Apart from procedural issues, high interest rates are proving to be a key obstacle as funding for such long-gestation projects is difficult to come by. In addition, raising fresh finances has become difficult too as most banks have already breached their exposure limit for the sector. The inability to tie up funds for projects is also forcing small and medium companies to explore options such as stake sales and partnerships with other firms.
?Banks and other lenders have become cautious, while lending to infrastructure sector, since construction companies have over-leveraged their balance sheets and have heavy debts,? Feedback Ventures’ chairman Vinayak Chatterjee said.
The government this year doubled kitty of tax-free bonds for the infrastructure sector to R60,000 crore for 2012-13, which includes R10,000 crore to be raised by NHAI for acquiring land and funding projects.
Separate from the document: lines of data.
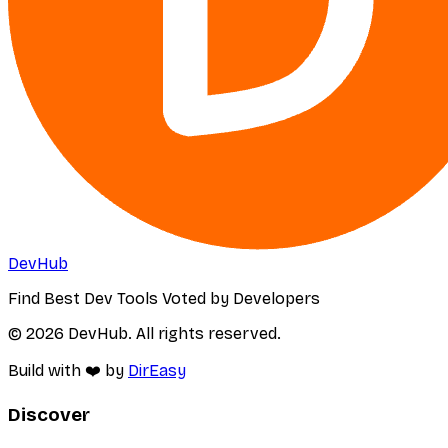
DevHub
Find Best Dev Tools Voted by Developers
© 2026 DevHub. All rights reserved.
Build with ❤️ by
DirEasy
Discover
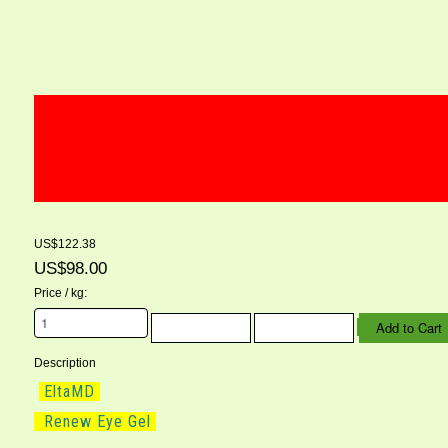
US$122.38
US$98.00
Price / kg:
Description
EltaMD
Renew Eye Gel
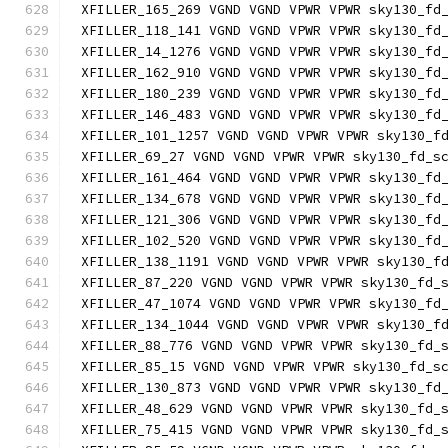
XFILLER_165_269 VGND VGND VPWR VPWR sky130_fd
XFILLER_118_141 VGND VGND VPWR VPWR sky130_fd
XFILLER_14_1276 VGND VGND VPWR VPWR sky130_fd
XFILLER_162_910 VGND VGND VPWR VPWR sky130_fd
XFILLER_180_239 VGND VGND VPWR VPWR sky130_fd
XFILLER_146_483 VGND VGND VPWR VPWR sky130_fd
XFILLER_101_1257 VGND VGND VPWR VPWR sky130_f
XFILLER_69_27 VGND VGND VPWR VPWR sky130_fd_s
XFILLER_161_464 VGND VGND VPWR VPWR sky130_fd
XFILLER_134_678 VGND VGND VPWR VPWR sky130_fd
XFILLER_121_306 VGND VGND VPWR VPWR sky130_fd
XFILLER_102_520 VGND VGND VPWR VPWR sky130_fd
XFILLER_138_1191 VGND VGND VPWR VPWR sky130_f
XFILLER_87_220 VGND VGND VPWR VPWR sky130_fd_
XFILLER_47_1074 VGND VGND VPWR VPWR sky130_fd
XFILLER_134_1044 VGND VGND VPWR VPWR sky130_f
XFILLER_88_776 VGND VGND VPWR VPWR sky130_fd_
XFILLER_85_15 VGND VGND VPWR VPWR sky130_fd_s
XFILLER_130_873 VGND VGND VPWR VPWR sky130_fd
XFILLER_48_629 VGND VGND VPWR VPWR sky130_fd_
XFILLER_75_415 VGND VGND VPWR VPWR sky130_fd_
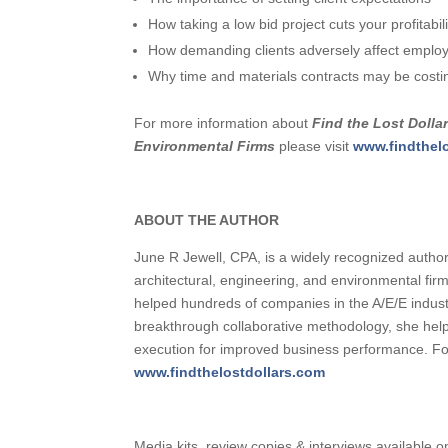
How taking a low bid project cuts your profitabili
How demanding clients adversely affect emplo
Why time and materials contracts may be cost
For more information about
Find the Lost Dollar
Environmental Firms
please visit
www.findthel
ABOUT THE AUTHOR
June R Jewell, CPA, is a widely recognized authori
architectural, engineering, and environmental fi
helped hundreds of companies in the A/E/E industr
breakthrough collaborative methodology, she help
execution for improved business performance. For
www.findthelostdollars.com
Media kits, review copies & interviews available o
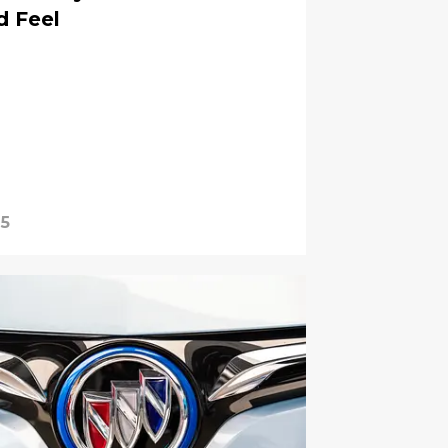
d Feel
25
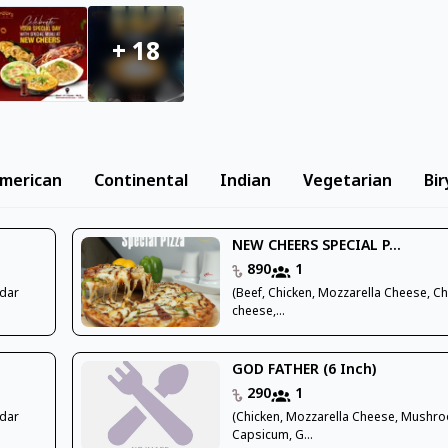
+
18
merican
Continental
Indian
Vegetarian
Bir
NEW CHEERS SPECIAL P...
890
1
ddar
(Beef, Chicken, Mozzarella Cheese, C
cheese,...
GOD FATHER (6 Inch)
290
1
ddar
(Chicken, Mozzarella Cheese, Mushr
Capsicum, G...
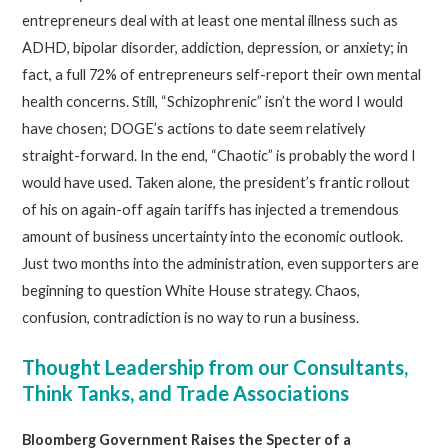
entrepreneurs deal with at least one mental illness such as
ADHD, bipolar disorder, addiction, depression, or anxiety; in
fact, a full 72% of entrepreneurs self-report their own mental
health concerns. Still, “Schizophrenic” isn’t the word I would
have chosen; DOGE’s actions to date seem relatively
straight-forward. In the end, “Chaotic” is probably the word I
would have used. Taken alone, the president’s frantic rollout
of his on again-off again tariffs has injected a tremendous
amount of business uncertainty into the economic outlook.
Just two months into the administration, even supporters are
beginning to question White House strategy. Chaos,
confusion, contradiction is no way to run a business.
Thought Leadership from our Consultants,
Think Tanks, and Trade Associations
Bloomberg Government Raises the Specter of a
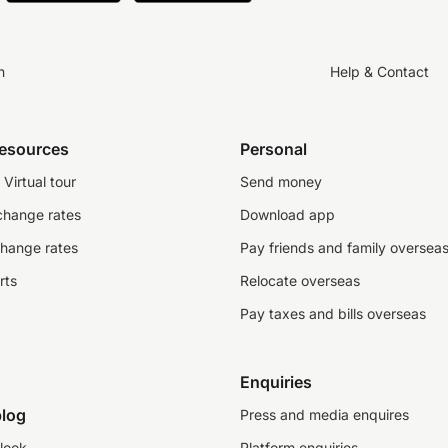
n
Help & Contact
resources
Personal
Virtual tour
Send money
change rates
Download app
change rates
Pay friends and family oversea
rts
Relocate overseas
Pay taxes and bills overseas
Enquiries
log
Press and media enquires
look
Platform enquiries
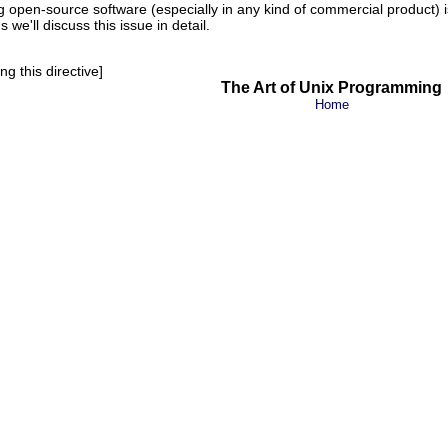
g open-source software (especially in any kind of commercial product) i
 we'll discuss this issue in detail.
g this directive]
The Art of Unix Programming
Home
While this could ease liquidity issues to an extent, private developers say bank financing would remain the mainstay for them.
Rising cost of construction is another issue. The cost of building highway stretches has gone up from R4-5 crore a km three years ago to over R10 crore now. This makes cost recovery more difficult despite the viability gap funding. ?Bidders who have been awarded high value stretches are busy arranging funds to complete the projects and are unlikely to show interest in any new project,? said Murali.